Is Amazon.Com Perfecting the American Sweatshop?

There's a reason you get your online order so fast.

So Amazon.com is building a new warehouse in Middletown, Delaware, with a promise of more than 850 new jobs by September and potentially over 2,000 seasonal jobs. People are ready and willing to work, and an American company like Amazon looks like a prime prospect for a local economy.

Delaware tripped over itself to get Amazon to pick them. Their Economic Development Office gave the online retailer $3.47 million from something called the Strategic Fund, and supposedly $2.12 million of that is for the creation of new jobs at the site. The fund is also investing another $1.35 million in the company’s infrastructure, and Amazon gets a 10-year tax abatement from Middletown.

Maybe more than 850 people will go to work in that warehouse, maybe more over the holidays, but they probably won’t exactly be working for Amazon, not reaping the benefits of an enormously profitable American company. Ironically, the very taxpayers funding Amazon’s sweet deal won’t get basics like insurance or paid time off.

Last fall, the Morning Call exposed problems at Amazon’s Lehigh Valley warehouse. The fact that extreme heat required EMTs to remain on-call in the parking lot due to frequently fainting employees was bad enough, but Amazon’s bamboozlement of its workers was worse. Most of the people hired weren’t hired by Amazon, and it seems they never had a prayer of working for Amazon either. The warehouse was mostly staffed for Amazon by employment agencies with promises of permanent positions for “people who worked hard enough,” and this conveniently turned out to be mostly no one.

About a month before the Morning Call’s piece was published, Amazon’s founder and chief executive, Jeff Bezos, told the New York Times, “Low prices, expanding selection, fast delivery and innovation are driving the fastest growth we’ve seen in over a decade.” By “innovation” he must mean, “We’ve found a way to staff our warehouses with mules who don’t need health care or paid time off or water. When the EMT’s can’t revive them, we get some more. That’s how we’re making a sick profit in a recession. Duh.”

Unemployment is no picnic, but neither is underemployment, and there’s a new worrisome adage punctuating people’s complaints about work. If you haven’t said it yourself, you’ve heard it said: “I shouldn’t complain. I know I’m lucky to have a job.” Even if it means working for a company that values its workforce so little that its idea of health care is EMTs in the parking lot?

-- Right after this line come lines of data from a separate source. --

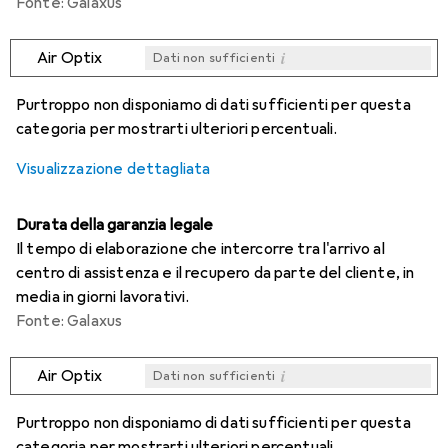
Fonte: Galaxus
i
Air Optix
Dati non sufficienti
i
i
i
i
Dati non sufficienti
Dati non sufficienti
Dati non sufficienti
Dati non sufficienti
Purtroppo non disponiamo di dati sufficienti per questa
categoria per mostrarti ulteriori percentuali.
Visualizzazione dettagliata
Durata della garanzia legale
Il tempo di elaborazione che intercorre tra l'arrivo al
centro di assistenza e il recupero da parte del cliente, in
media in giorni lavorativi.
Fonte: Galaxus
i
Air Optix
Dati non sufficienti
i
i
i
i
Dati non sufficienti
Dati non sufficienti
Dati non sufficienti
Dati non sufficienti
Purtroppo non disponiamo di dati sufficienti per questa
categoria per mostrarti ulteriori percentuali.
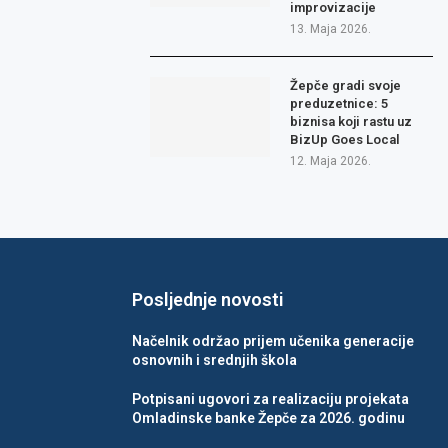
improvizacije
13. Maja 2026.
Žepče gradi svoje
preduzetnice: 5
biznisa koji rastu uz
BizUp Goes Local
12. Maja 2026.
Posljednje novosti
Načelnik održao prijem učenika generacije
osnovnih i srednjih škola
Potpisani ugovori za realizaciju projekata
Omladinske banke Žepče za 2026. godinu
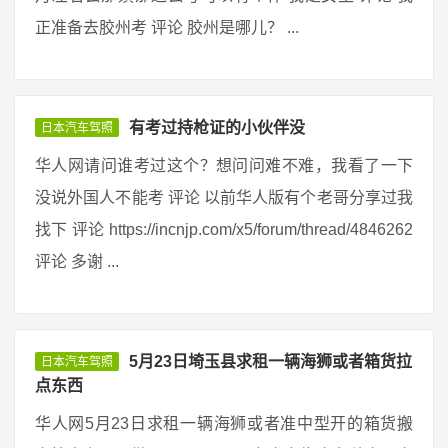
正准备去胶州考 评论 胶州是哪儿？ ...
有考过持枪证的小伙伴没
日本汽车驾照
华人网请问谁考过这个？想问问难不难，我看了一下
没说外国人不能考 评论 以前华人版有个老哥分享过我
找下 评论 https://incnjp.com/x5/forum/thread/4846262
评论 多谢 ...
5月23日埼玉县求租一辆海狮或者箱货拉
日本汽车驾照
点东西
华人网5月23日求租一辆海狮或者准中型开的箱货搬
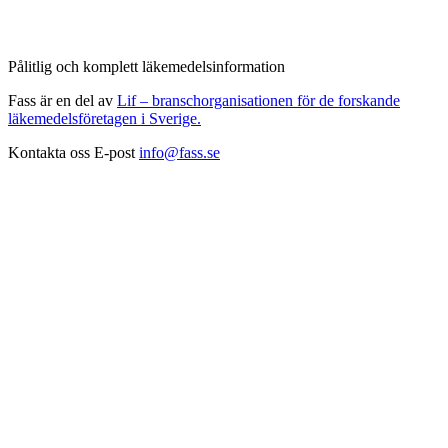
Pålitlig och komplett läkemedelsinformation
Fass är en del av
Lif – branschorganisationen för de forskande
läkemedelsföretagen i Sverige.
Kontakta oss
E-post
info@fass.se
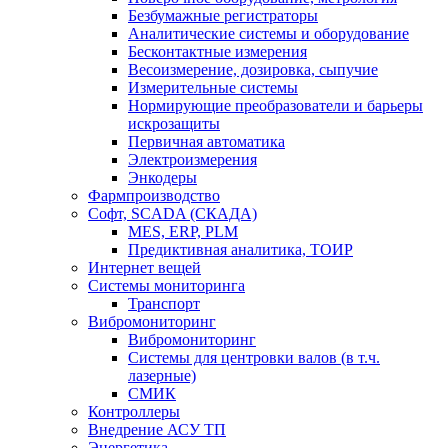
Безбумажные регистраторы
Аналитические системы и оборудование
Бесконтактные измерения
Весоизмерение, дозировка, сыпучие
Измерительные системы
Нормирующие преобразователи и барьеры
искрозащиты
Первичная автоматика
Электроизмерения
Энкодеры
Фармпроизводство
Софт, SCADA (СКАДА)
MES, ERP, PLM
Предиктивная аналитика, ТОИР
Интернет вещей
Системы мониторинга
Транспорт
Вибромониторинг
Вибромониторинг
Системы для центровки валов (в т.ч.
лазерные)
СМИК
Контроллеры
Внедрение АСУ ТП
Энергетика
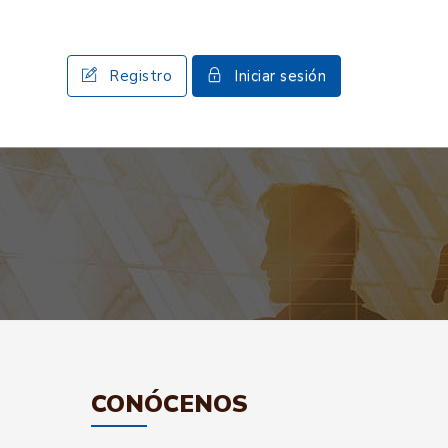
Registro
Iniciar sesión
CONÓCENOS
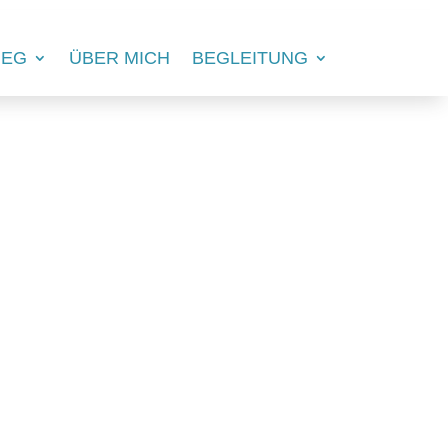
IEG
ÜBER MICH
BEGLEITUNG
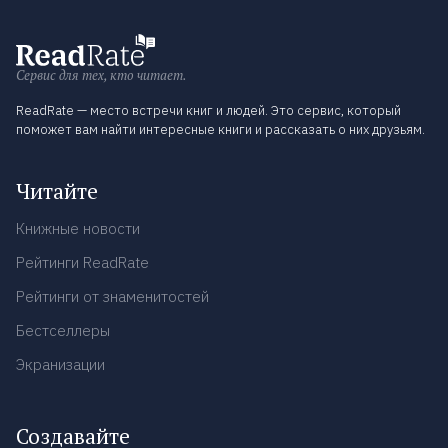
Сервис для тех, кто читает.
ReadRate — место встречи книг и людей. Это сервис, который
поможет вам найти интересные книги и рассказать о них друзьям.
Читайте
Книжные новости
Рейтинги ReadRate
Рейтинги от знаменитостей
Бестселлеры
Экранизации
Создавайте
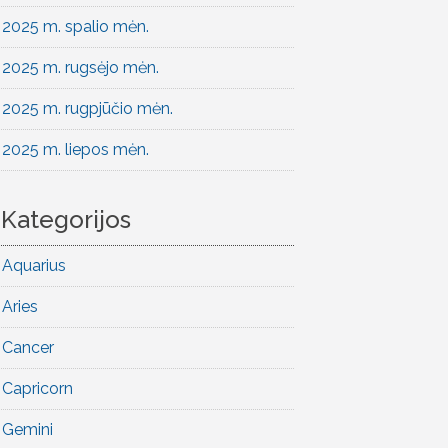
2025 m. spalio mėn.
2025 m. rugsėjo mėn.
2025 m. rugpjūčio mėn.
2025 m. liepos mėn.
Kategorijos
Aquarius
Aries
Cancer
Capricorn
Gemini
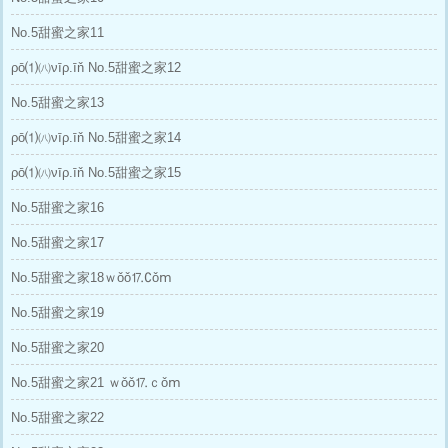
No.5甜蜜之家11
ρō⑴㈧νīρ.īň No.5甜蜜之家12
No.5甜蜜之家13
ρō⑴㈧νīρ.īň No.5甜蜜之家14
ρō⑴㈧νīρ.īň No.5甜蜜之家15
No.5甜蜜之家16
No.5甜蜜之家17
No.5甜蜜之家18ｗǒǒ⒘∁ǒⅿ
No.5甜蜜之家19
No.5甜蜜之家20
No.5甜蜜之家21 ｗǒǒ⒘ｃǒⅿ
No.5甜蜜之家22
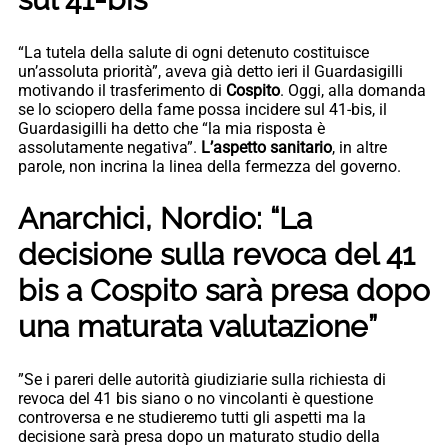
“La tutela della salute di ogni detenuto costituisce
un’assoluta priorità”, aveva già detto ieri il Guardasigilli
motivando il trasferimento di
Cospito
. Oggi, alla domanda
se lo sciopero della fame possa incidere sul 41-bis, il
Guardasigilli ha detto che “la mia risposta è
assolutamente negativa”.
L’aspetto sanitario
, in altre
parole, non incrina la linea della fermezza del governo.
Anarchici, Nordio: “La
decisione sulla revoca del 41
bis a Cospito sarà presa dopo
una maturata valutazione”
”Se i pareri delle autorità giudiziarie sulla richiesta di
revoca del 41 bis siano o no vincolanti è questione
controversa e ne studieremo tutti gli aspetti ma la
decisione sarà presa dopo un maturato studio della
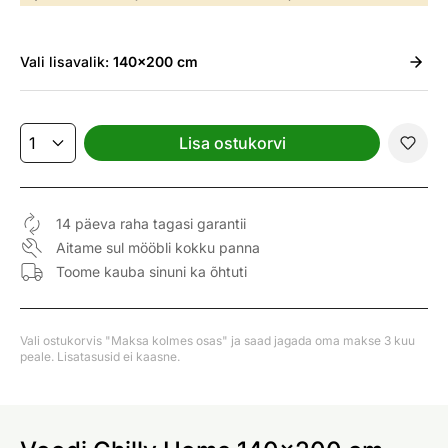
Vali
lisavalik:
140x200 cm
Lisa ostukorvi
14 päeva raha tagasi garantii
Aitame sul mööbli kokku panna
Toome kauba sinuni ka õhtuti
Vali ostukorvis "Maksa kolmes osas" ja saad jagada oma makse 3 kuu
peale. Lisatasusid ei kaasne.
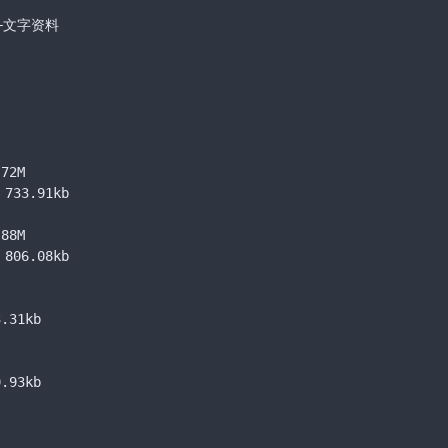
文字资料

2M

3.91kb

8M

6.08kb

31kb

93kb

Consider that the living wage estimate, which is based on a very modest existence, is $22 an hour to $30 an hour, after taxes, for two parents with one child. The average warehouse job pays about $11 an hour before taxes, which is more than minimum wage, but a scant few bucks over the poverty line. No one could pay for health insurance on that, or afford to take an unpaid day off. Thanks to government-funded programs like CHIP though, children can get health insurance when their parents aren’t provided any by an employer and can’t afford it, so companies that don’t offer benefits are essentially getting another kickback because the government steps in to provide what they can afford but choose not to offer their workers.

While I admire the Occupiers, my life doesn’t lend itself to live-in protesting right now, so on my own little corner of the planet, I’ve become very selective about whom I patronize. In the last few years, I’ve done at least a third of my holiday shopping on Amazon, and the rest of the year I’ve treated it like it’s the public library. Why go out in the cold to get something for free, when you can pay for it right now, from your bed, and get it sent to your doorstep? Those days are over. I’m boycotting Amazon, and I intend to stick to it.

Deals like the one they just got from Middletown are negotiated and brokered under the pretense of what’s good for a community, but it’s truly only about the company getting the most for the least. Big business is as profitable as ever. The pervasive b.s. that the workforce should expect wages and benefits to be cut because of a bad economy is an unacceptable excuse to exploit workers. Don’t accept it, unless you think sweatshops are a good thing.